The businesses each donated a tax-deductible $175 to the society to reserve a space on the board, and about 100 people each gave $10 to have their names listed on it as "Friends of the Society." The society has ordered 700 of the games from a Michigan company that has made similar games for at least 1,200 cities nationwide.
Starting in mid-November, the games will be sold around town for $15 apiece. The $10,000 the society expects to earn from the scheme will go toward a town history museum it hopes to open someday. The game will be the largest fund-raiser the society has ever attemped, having relied mainly on picnics and dinners in the past.
"We think people will be interested in playing a game with local businesses on it," said Marti Diviak, the society's game project chairman. "There seems to be a lot of civic pride in Culver City and we thought it would generate more excitement than selling coupons or something."
The object of the game is similar to Monopoly: bankrupt everyone and buy up all the properties. There is a deck of cards not unlike Monopoly's "Chance" and "Community Chest" called "Wheeler-Dealer Cards," which may be bought or sold. One reads "Sell Fireworks to China, collect $4,200 commission." And while there is no "Go to Jail" card, you could be sent to City Hall where you have to pay a fine to get out.

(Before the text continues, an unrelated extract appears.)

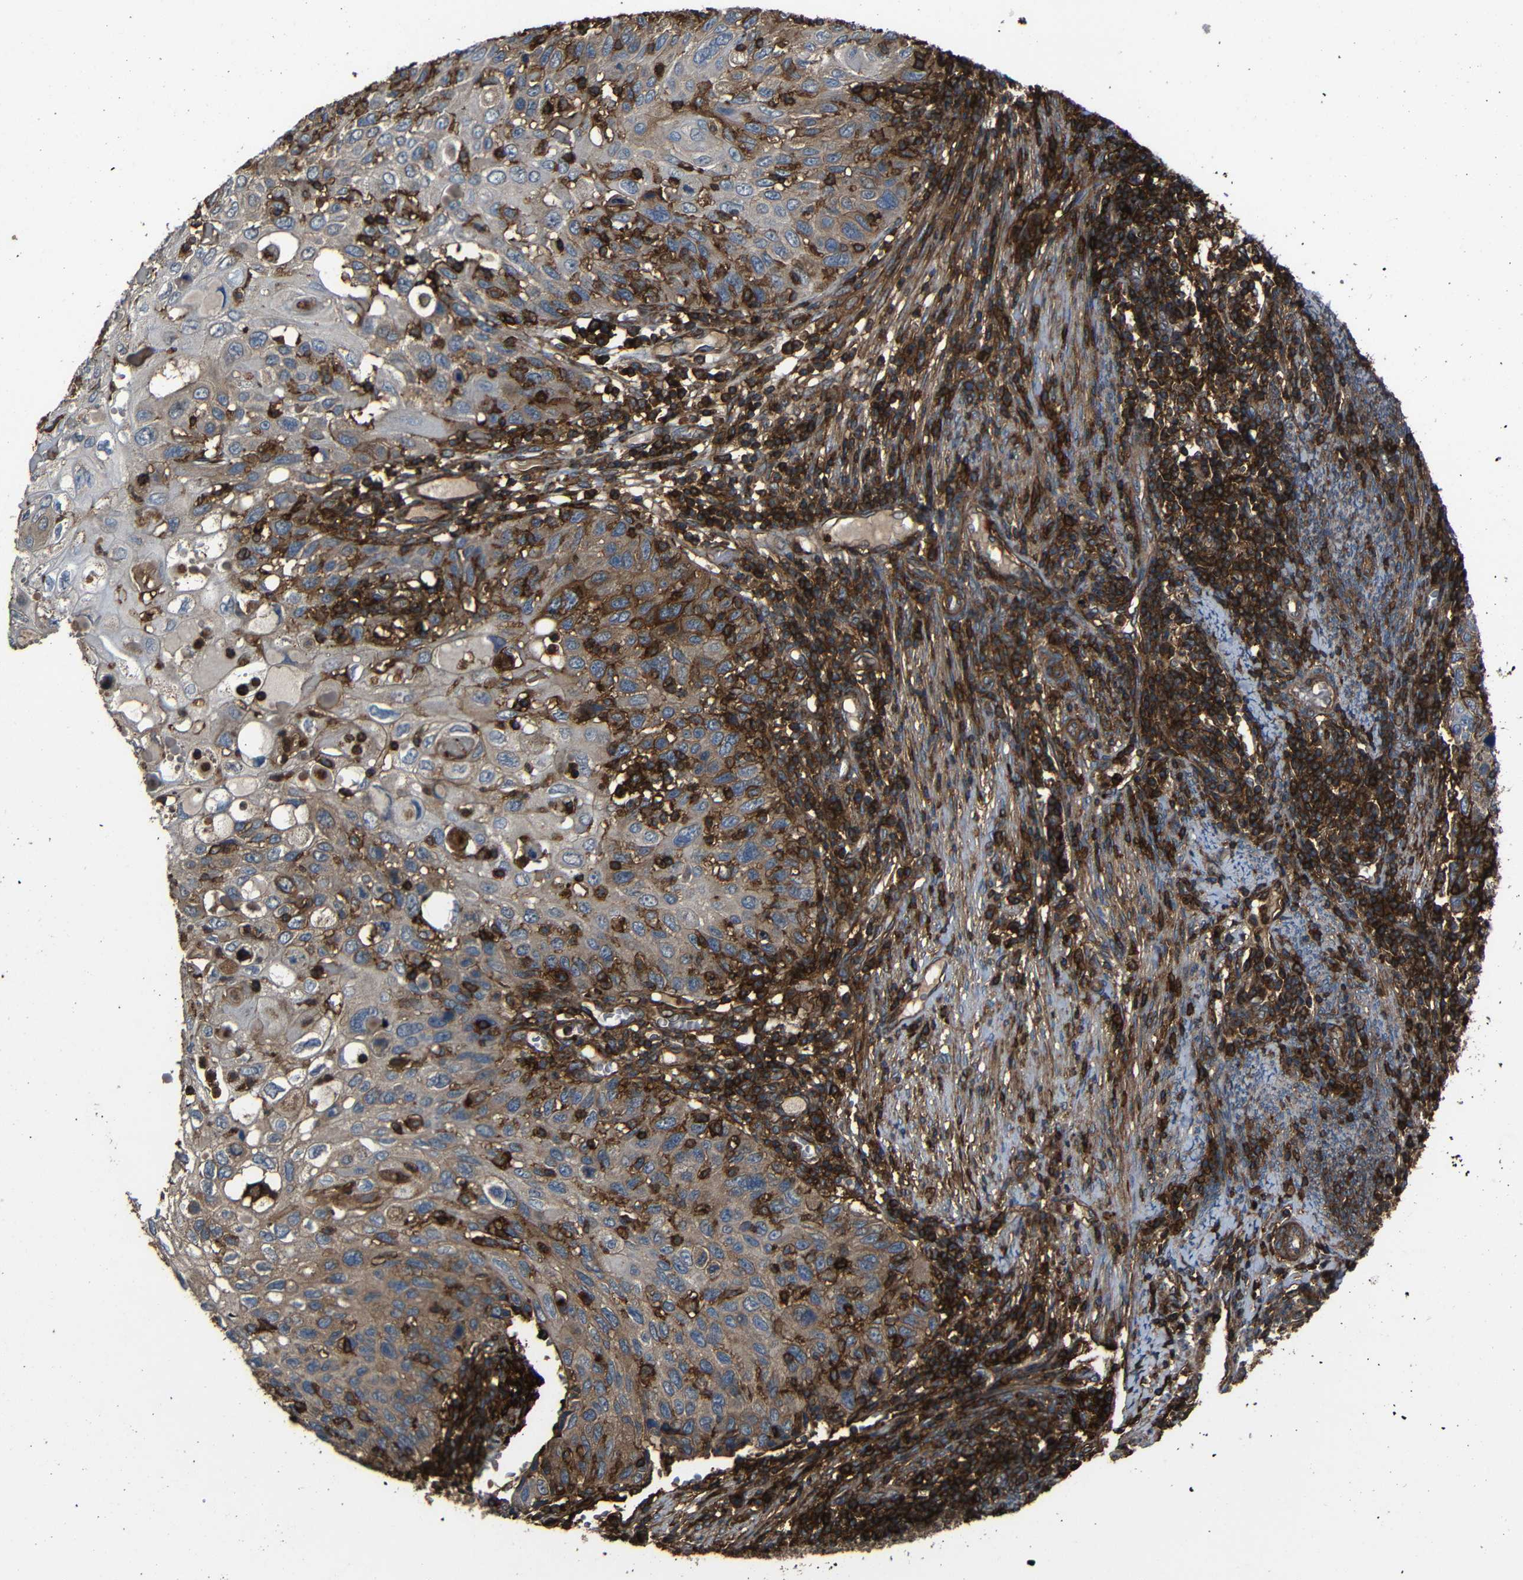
{"staining": {"intensity": "moderate", "quantity": "25%-75%", "location": "cytoplasmic/membranous"}, "tissue": "cervical cancer", "cell_type": "Tumor cells", "image_type": "cancer", "snomed": [{"axis": "morphology", "description": "Squamous cell carcinoma, NOS"}, {"axis": "topography", "description": "Cervix"}], "caption": "Immunohistochemical staining of human squamous cell carcinoma (cervical) demonstrates medium levels of moderate cytoplasmic/membranous positivity in approximately 25%-75% of tumor cells.", "gene": "ADGRE5", "patient": {"sex": "female", "age": 70}}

But the rules are a bit more complicated than the famous Parker Brothers game. At the beginning, players are required to invest at least $5,000 in diamonds or another product offered in the "Commodities Futures Exchange." A roll of the dice determines profit or loss and how much. And if a player lands on a business owned by another, he must roll one die, multiply the number by $3,000 and pay that amount. But if the owner owns two businesses in the same block, the amount is doubled; for three, it's tripled, for four, quadrupled.
Lest the game player grow weary of arithmetic, a board of multiplication tables is included for quick calculations.
Society President Lupe Smith said she came up with the game as a fund-raising idea during a trip to Idyllwild in the San Jacinto Mountains between Hemet and Palm Springs. She bought that town's own version of the game in an antique shop and later contacted Michael Glenn Productions of Allen Park, Mich., makers of the game. Businesses, including the Filmcorp Group, Lorimar-Telepictures and Ship's restaurant, bought up the entire board in a matter of weeks, and others had to be turned away, she said.
"It was a dual thing for (the businesses). It's an advertisement and a tax-deductible donation. I don't know which (attracted) the businesses more."
As an added attraction sometime next year, the society plans to hold a "Game of Culver City" tournament in which contestants would pay to play for prizes donated by local businesses.
The society, which maintains a small office next to the Culver City bus yard on Duquesne Avenue, serves as caretaker for the 68 movie costumes donated to the city by Metro-Goldwyn-Mayer in the 1970s. A society member is working on identifying the stars who wore them and films in which they appeared.
The 200-member group also has hundreds of old photos of the town and about 50 tapes of reminiscences of town history made by residents.
Diviak said the society hopes to one day have the city donate the costumes to the museum.
"It's too early to say where and how big the museum would be," Smith said. "We would not be adverse to donated space, but it's way down the line."